Remaining connected to your compassion is a vital means to protect your happiness. Though it requires much courage to do so, the process is self-reinforcing. The more you practice forgiveness, the more benefits you realize, the more confident you become of your ability to grow your confidence and transform your experiences of pain into assets, rather than shrink and live a life of lies and illusions, in which fear seems larger than life.
6. It teaches us to transform our fears into assets, thus become disinterested in instincts to retaliate or punish, and replace that with a love for to participating with others to create more peace and harmony in and around us.
When we hold on to hurts and disappointments, regardless how “justified” we may be, deep down, we allow deep emotion-laden pockets of accrued bitterness, rage or hatred to build inside of us. Hating or resenting, as explained by American existential psychologist Rollo May, is a superficial way of soothing our pain and preserving our sense of personal power and dignity that gives away our power instead, declaring, “You have conquered me, but I reserve the right to hate you.”
Letting of bitterness is a gift you give to free yourself. In the words of May,
”Freedom is man’s capacity to take a hand in his own development. It is our capacity to mold ourselves.” ~ ROLLO MAY
Deep down, a refusal to forgive has a positive underlying intention. It is a yearning for empathy from the person who hurt us, a desire for them — to take the highest and most effective road to reconcile the relationship — and thereby heal themselves. Giving ownership to the person who acted hurtfully, rather than being quick to forgive, is genuine forgiveness.
Being quick to forgive, by the way, is not genuine forgiveness because it does not place the burden of reconciliation on the person who acted hurtfully, to allow them to do what is in their highest interest as well, and that is, to take full responsibility to make amends, to reconcile the relationship.
7. It grows your understanding between choices to use fear-based “power” to dominate, limit, force, etc., versus the miracle-making “power” and miracle-making practices to collaborate, inspire, create.
When you chose to forgive you stop using energy-wasting defense strategies that judge, stew or activate negative thinking-feeling states to rule your mind and body, which can harm your emotional, mental and spiritual growth and well being, and even physical health.
Conceivably, relationships with certain key others in your life (self and loved ones) are a top-notch school that, by design, seeks to stretch the limits of your compassion in order to teach you what you need to know to realize your deepest yearnings for happiness and meaning.

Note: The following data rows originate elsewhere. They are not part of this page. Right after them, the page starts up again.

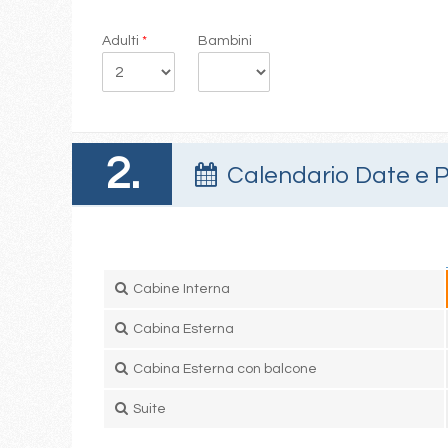
Adulti
*
Bambini
2.
Calendario Date e P
Cabine Interna
Cabina Esterna
Cabina Esterna con balcone
Suite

Whereas fear brings out the worst in human nature, love brings out the very best of what it means to realize human potential.
An invitation to forgive is a challenge that calls you to let go of behavior patterns rooted in “force” and other fear-based powers. Fear- and force-based power is only effective if your intent is to burn bridges and cause destruction or harm to your relationship with your self and another. In contrast, love-based power allows you to stay connected to an infinite source of inner wisdom and knowledge, compassion and understanding.
“True forgiveness is not an action after the fact; it is an attitude with which you enter each moment.” ~ DAVID RIDGE
Forgiveness is for the strong, the courageous, those who want to heal and take the road less traveled, and live wholeheartedly and consciously connected to what most brings meaning and the best in life.
In sum, forgiveness is your true nature, a statement you make to yourself, and others, that says you choose to live life fully and wholeheartedly, not half-alive or numb from quick-fix ways to feel power and cheap substitutes for love. As a human being, you have access to wondrous strengths and capacities that help you navigate fears and vulnerabilities successfully, in ways that disallow lower instincts from taking control of your life and relationships, and put your highest vision for personal and relational peace and happiness in charge instead.